Die Verfassung schützt die Freiheit

Der allgemeine Zweck unseres Staates ist der Schutz der Freiheit, die Förderung der kulturellen Vielfalt und die Sorge um eine möglichst grosse Chancengleichheit (Art. 2). Diese Bestimmungen sind nicht direkt anwendbar, sie sollen mehr den allgemeinen Sinn und Zweck unseres Staates beschreiben. Oder wie es in der erläuternden Botschaft zur neuen BV (Bot BV) heisst: «Die prominente Nennung des Freiheits- und Rechtszweckes will den Bund auf die Rechtsstaatlichkeit festlegen.»

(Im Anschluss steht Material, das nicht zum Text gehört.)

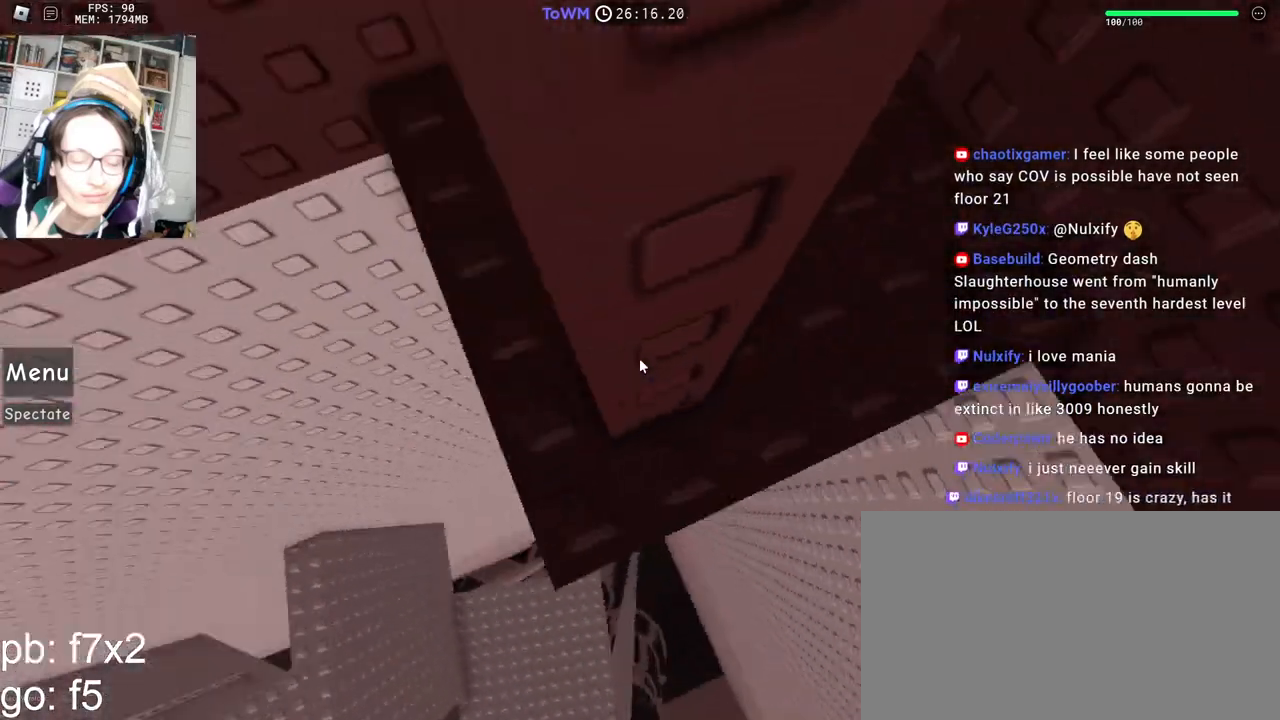
{"keys": ["w"], "mouse": ["right"], "events": [[67, "a", "down"], [67, "w", "down"], [183, "a", "up"], [183, "w", "up"], [267, "s", "down"], [333, "space", "down"], [350, "s", "up"], [400, "w", "down"], [433, "space", "up"]]}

Konkreter wird dies dann im Art. 5 BV ausgeführt: «Grundlage und Schranke staatlichen Handelns ist das Recht. Staatliches Handeln muss im öffentlichen Interesse liegen und verhältnismässig sein.» Mit «Recht» sind nicht nur die Gesetze gemeint, sondern auch die verfassungsmässigen Grundrechte, auf die wir später im Detail kommen werden. Mit «öffentlichem Interesse» kann vieles gemeint sein: öffentliche Ruhe und Ordnung, Sicherheit, Gesundheit oder Sittlichkeit, wie es in der Bot BV heisst. Mit «verhältnismässig» sind drei Dinge gemeint: «Eine staatliche Massnahme muss geeignet sein, das angestrebte Ziel zu erreichen (Geeignetheit); staatliches Handeln darf in materieller, räumlicher, zeitlicher und persönlicher Hinsicht nicht schärfer einschränken, als dies für die Erreichung des Ziels nötig ist (Erforderlichkeit, ‘geringstmöglicher Eingriff’); schliesslich muss die geeignete und erforderliche Massnahme in einem vernünftigen Verhältnis zum angestrebten Ziel stehen (Verhältnismässigkeit im engeren Sinn oder Verhältnismässigkeit des geforderten Opfers).» So steht es in der Bot BV.

Diese Überlegungen sollen übrigens nicht nur von dem Gesetzgeber (dem Parlament) beachtet werden, sondern auch von den rechtsanwenden den Behörden (also der Polizei, der Staatsanwaltschaft und den Gerichten). Noch immer sind wir in einem eher allgemeinen Teil unserer Verfassung; doch kann man sagen, dass die Gesellschaft eine Einschränkung der persönlichen Freiheit, dem höchsten Gut unserer Rechtsordnung, sehr gut begründen muss.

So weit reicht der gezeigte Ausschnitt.